What to produce
Which lines below contain "size"? Pull them out.

Items from a dataset

▼

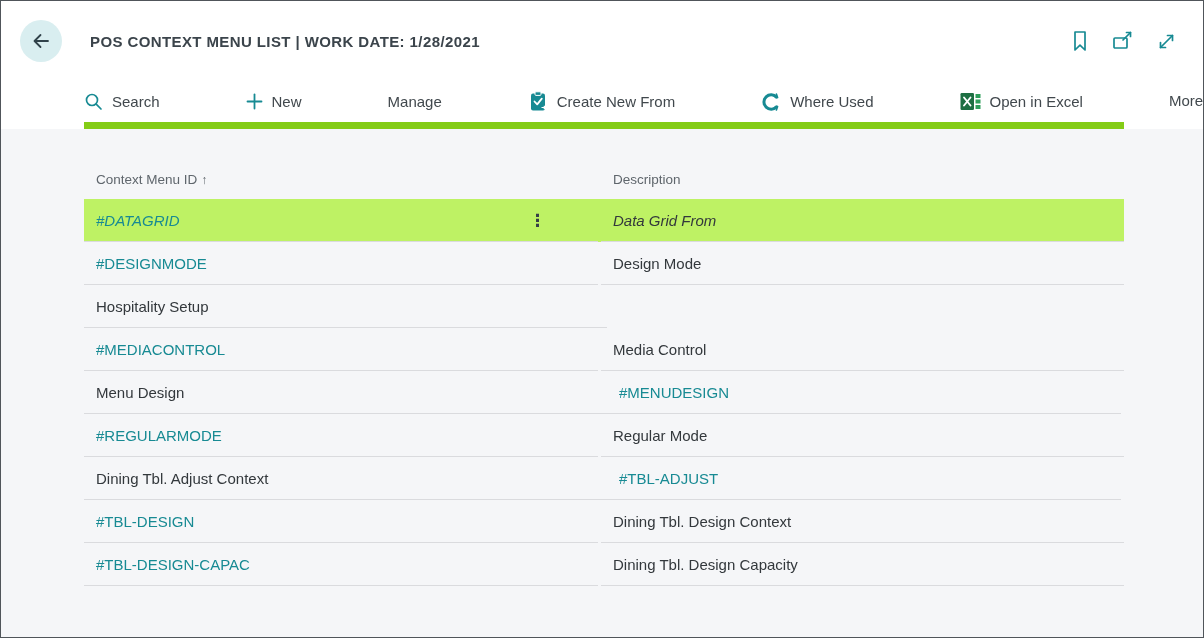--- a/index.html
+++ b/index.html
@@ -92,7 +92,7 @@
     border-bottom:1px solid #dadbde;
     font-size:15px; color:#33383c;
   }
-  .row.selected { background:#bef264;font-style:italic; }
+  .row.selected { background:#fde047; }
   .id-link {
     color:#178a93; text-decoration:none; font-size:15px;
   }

▲

Answer box
     font-size:15px; color:#33383c;
     color:#178a93; text-decoration:none; font-size:15px;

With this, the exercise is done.